4. Le logement étudiant, une priorité pour développer la mobilité
Enfin, en complément des crédits du présent programme et à la suite du « Plan 40 000 » qui visait à créer 40 000 nouveaux logements étudiants pendant le quinquennat précédent 19 ( * ) , le Gouvernement a annoncé un plan de construction de 60 000 nouveaux logements 20 ( * ) pour les étudiants.
Le financement de ce nouveau plan est prévu dans le Grand Plan d'Investissement de 57 milliards d'euros. D'après les informations recueillies par votre rapporteur spécial, 22 000 places ont déjà été identifiées et devraient pouvoir être livrées entre le 1 er janvier 2018 et le 31 décembre 2020.

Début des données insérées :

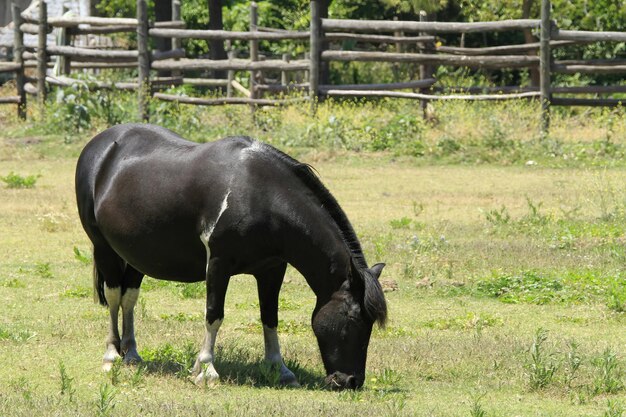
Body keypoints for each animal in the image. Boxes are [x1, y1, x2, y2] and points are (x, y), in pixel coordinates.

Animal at [73, 122, 386, 388]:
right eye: (352, 319)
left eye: (370, 323)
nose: (351, 381)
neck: (259, 194)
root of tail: (100, 146)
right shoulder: (218, 264)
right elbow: (214, 315)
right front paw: (206, 369)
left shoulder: (273, 268)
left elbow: (269, 317)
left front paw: (280, 369)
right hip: (103, 247)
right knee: (114, 296)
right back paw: (112, 355)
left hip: (137, 254)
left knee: (129, 297)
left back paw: (132, 354)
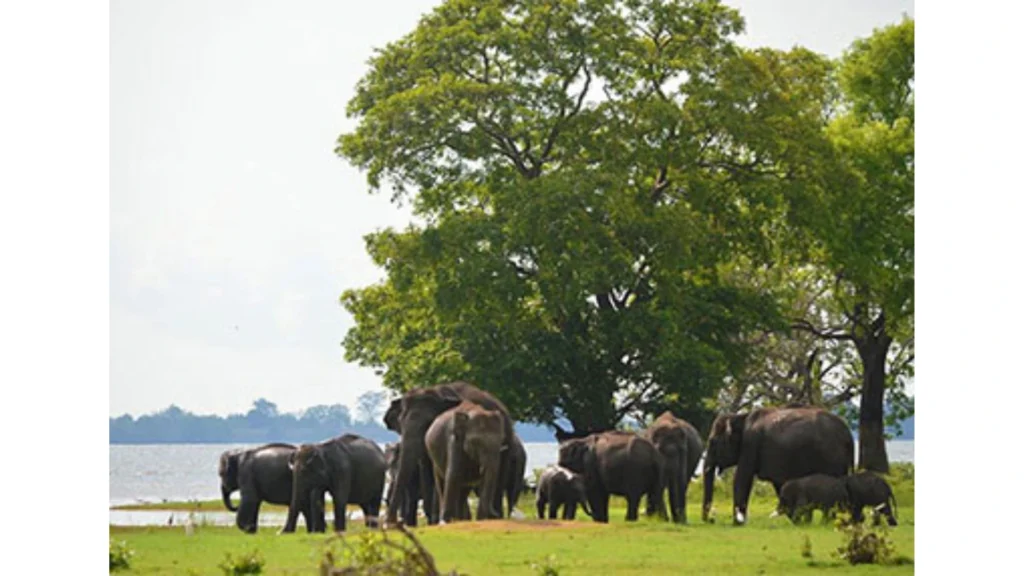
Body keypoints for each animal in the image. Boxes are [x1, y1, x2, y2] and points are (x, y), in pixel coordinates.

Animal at [385, 381, 518, 526]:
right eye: (400, 422)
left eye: (428, 422)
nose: (392, 523)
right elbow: (428, 472)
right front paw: (434, 520)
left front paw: (437, 520)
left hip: (508, 441)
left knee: (498, 477)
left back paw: (492, 517)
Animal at [701, 405, 855, 525]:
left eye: (712, 442)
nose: (711, 520)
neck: (740, 416)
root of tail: (848, 434)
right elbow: (779, 485)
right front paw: (797, 521)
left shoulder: (750, 444)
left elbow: (742, 479)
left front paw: (737, 524)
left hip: (832, 457)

Votre rapporteur spécial soutient cette démarche, le développement des logements étudiants est un élément essentiel pour favoriser la mobilité des étudiants.
Il se félicite de la mise en place de deux innovations pratiques qui devraient faciliter l'obtention d'un logement par les étudiants :
- d'une part, la création d'un « bail mobilité », contrat de location d'une durée d'un à dix mois qui ne nécessitera pas de dépôt de garantie et qui favorisera la colocation étudiante par une clause de non-solidarité entre locataires ;
- d'autre part, la généralisation du dispositif Visale , système de caution locative gratuite et dématérialisée, garantie par l'État et accessible à tout étudiant quels que soient ses ressources et le type de logement qu'il occupe.
* 17 Rapport général n° 140 (2016-2017), Tome III, annexe 25.
* 18 Rapport d'information n° 729 (2015-2016).
* 19 De fait, quelque 40 391 places nouvelles ont été créées pendant cette période, dont, comme prévu, près de la moitié (19 904) sont situées en Ile-de-France.
* 20 Ce plan prévoit également la création de 20 000 places pour les « jeunes actifs ».